At the very end I come back to the story of another parent from Andy’s team, a tough little guy, brusque and abrasive but honest as the day is long, someone I like and respect. In high school this guy was one of those types who was immediately good at any sport he picked up. Hockey was his favorite sport; he played it well and played hard. He couldn’t tell me how many concussions he sustained, but he assured me it was a big number.
He has a dead spot on his brain now from too many concussions, and Parkinson’s. His last five years have been a continual series of ER visits, tests at Mayo and near-death experiences, all traceable to concussions, all traceable to hockey.
He asked Andy, “How many concussions is this?”
“Three,” Andy answered.
“Take my word for it,” he replied. “The fourth one’s not worth it.”
It’s not worth it. And I can’t convince myself that a third is worth it, or a second, or even a first, and I can’t honestly tell parents or kids that it’s worth it.
So my son and I are walking away from hockey, for different reasons. I know my son’s future is bright, and I’ll be okay. I’m not so sure about the sport.
Postscript: After I wrote this I shared it, as a whole or in condensed form, with many people whom I consider to be experts in sports medicine, hockey, or writing. Some disagreed with emphasis or wording, but no one disagreed substantially with anything presented in this piece.
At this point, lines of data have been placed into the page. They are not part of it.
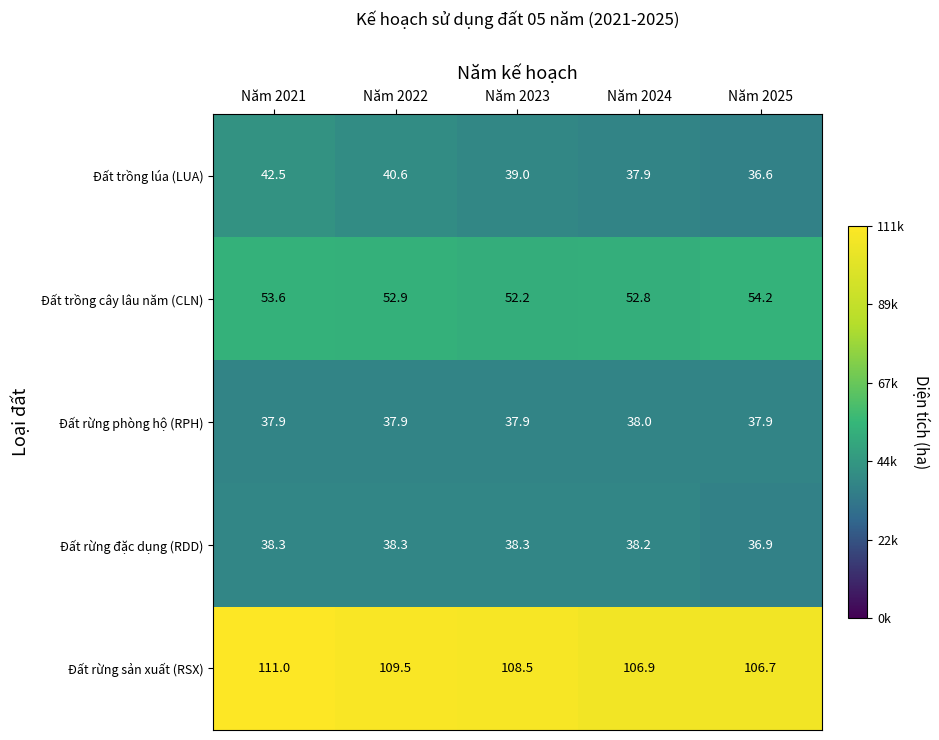

Reading left to right, what are all the values shown in this chart?

Đất trồng lúa (LUA): Năm 2021=42.5	Năm 2022=40.6	Năm 2023=39.0	Năm 2024=37.9	Năm 2025=36.6
Đất trồng cây lâu năm (CLN): Năm 2021=53.6	Năm 2022=52.9	Năm 2023=52.2	Năm 2024=52.8	Năm 2025=54.2
Đất rừng phòng hộ (RPH): Năm 2021=37.9	Năm 2022=37.9	Năm 2023=37.9	Năm 2024=38.0	Năm 2025=37.9
Đất rừng đặc dụng (RDD): Năm 2021=38.3	Năm 2022=38.3	Năm 2023=38.3	Năm 2024=38.2	Năm 2025=36.9
Đất rừng sản xuất (RSX): Năm 2021=111.0	Năm 2022=109.5	Năm 2023=108.5	Năm 2024=106.9	Năm 2025=106.7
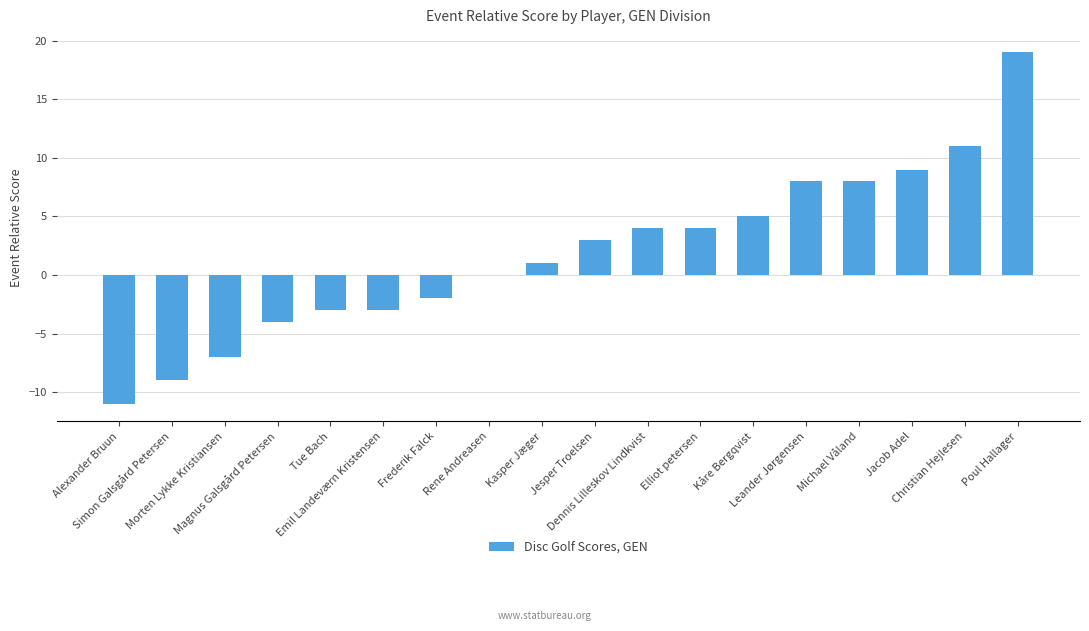

What is the change in value from Simon Galsgård Petersen to Christian Hejlesen?

+20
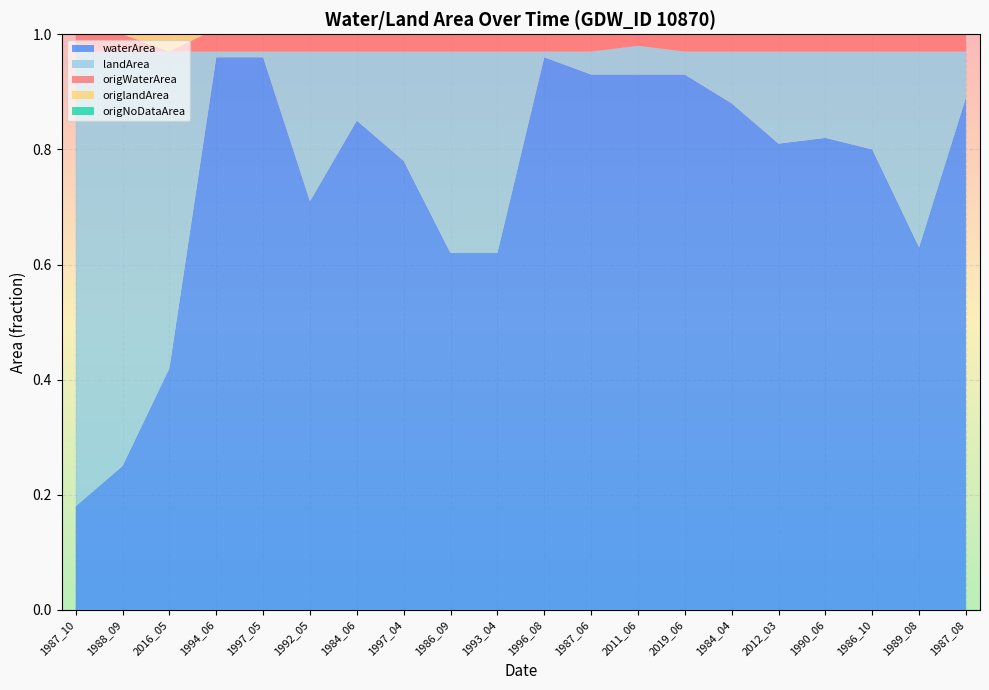

Reading left to right, list all the values displayed in this chart.

waterArea: 0.2	0.2	0.4	1.0	1.0	0.7	0.8	0.8	0.6	0.6	1.0	0.9	0.9	0.9	0.9	0.8	0.8	0.8	0.6	0.9
landArea: 0.8	0.7	0.6	0.0	0.0	0.3	0.1	0.2	0.3	0.3	0.0	0.0	0.1	0.0	0.1	0.2	0.1	0.2	0.3	0.1
origWaterArea: 0.1	0.0	0.0	0.0	0.2	0.4	0.6	0.6	0.1	0.5	0.4	0.1	0.0	0.7	0.4	0.6	0.3	0.4	0.1	0.3
origlandArea: 0.8	0.7	0.6	0.0	0.0	0.2	0.1	0.2	0.3	0.3	0.0	0.0	0.0	0.0	0.1	0.2	0.1	0.2	0.3	0.1
origNoDataArea: 0.1	0.2	0.4	0.9	0.8	0.3	0.3	0.2	0.5	0.1	0.6	0.9	0.9	0.3	0.5	0.3	0.6	0.4	0.5	0.6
A hockey coach in Regina, Sask., who was one of Andy’s first coaches said “yep,” and sent me a link to a piece on young officials giving up officiating because of fan abuse. A veteran high-school and semipro hockey official said “yep.” A high-ranking official in minor-league hockey said “yep.” The local high-school hockey coach said “yep.” The former team doctor of the Boston Red Sox said “yep.” The parents of Andy’s former teammates said “yep.” A number of red-blooded hockey fans said “yep.” There’s obviously a problem. The question is whether enough people care sufficiently about a solution.